Zogenix data blunder trips up its FDA filing for epilepsy drug Fintepla

Last July, Zogenix was riding high on positive phase 3 data for Fintepla, its treatment for Dravet syndrome, a rare form of childhood epilepsy.

What a difference nine months can make. Now, the FDA has refused to consider Fintepla’s new drug application, not only because it was missing some studies but also because it included some clinical data that shouldn't have been there—a mistake that essentially stopped the review in its tracks.

In its refusal-to-file letter, the FDA said the application was missing nonclinical studies the agency needed to assess long-term administration of the drug, and it included the wrong version of a clinical data set. The FDA didn't ask for additional safety or efficacy studies, Zogenix said in a statement. 

Zogenix refused to say whether it has already conducted the nonclinical studies its application is missing or would need to start them from scratch.

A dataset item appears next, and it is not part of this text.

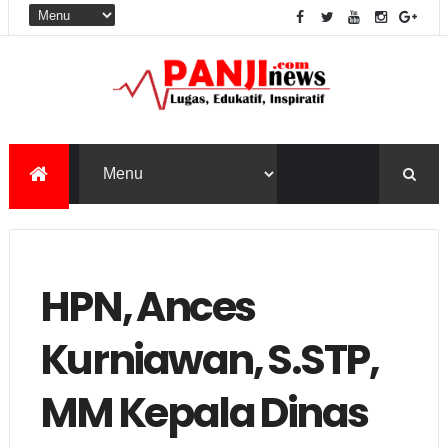
HPN, Ances
Kurniawan, S.STP,
MM Kepala Dinas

"We understand that people want to know more about the non-clinical studies, but we can’t provide an update on this until we schedule and hold a Type A meeting with the FDA," the company said in an emailed statement. Its shares dropped 30% in after-hours trading on the news.

Fintepla, formerly known as ZX-008, is a low dose of fenfluramine, a drug that blocks the reuptake of serotonin. Zogenix is developing it for Dravet and Lennox-Gastaut syndromes, which tend to appear in childhood, have a higher mortality rate than other types of epilepsy and do not respond to many of the drugs typically used to treat seizures. These also happen to be the syndromes treated by GW Pharma’s Epidiolex, the first cannabis-based medicine to be approved in the U.S.

RELATED: Chasing GW, Zogenix scores a win in second Dravet phase 3

With its phase 3 data, though, Zogenix CEO Stephen Farr said he's unfazed by the news. “We remain highly confident in Fintepla's clinical profile demonstrated in the Phase 3 program in Dravet syndrome ... [and] are fully committed to working with the FDA as quickly as possible to address the open issues and clarify the path to successfully re-filing our application," Farr said in the statement.

Last July, Zogenix unveiled phase 3 data showing daily doses of Fintepla reduced monthly seizures by 55% compared with placebo. The study, which focused on 87 children and young adults with Dravet syndrome, also showed that 54% of patients in the Fintepla arm suffered half as many convulsive seizures a month after taking Fintepla.

Those efficacy data line up with the results of Zogenix’s first phase 3 trial, setting Fintepla up as a potential rival for GW Pharma’s Epidiolex. 

Though Fintepla’s path to the U.S. market may now be delayed, Zogenix says it expects the European Medicines Agency to recommend its approval as early as the first quarter of 2020.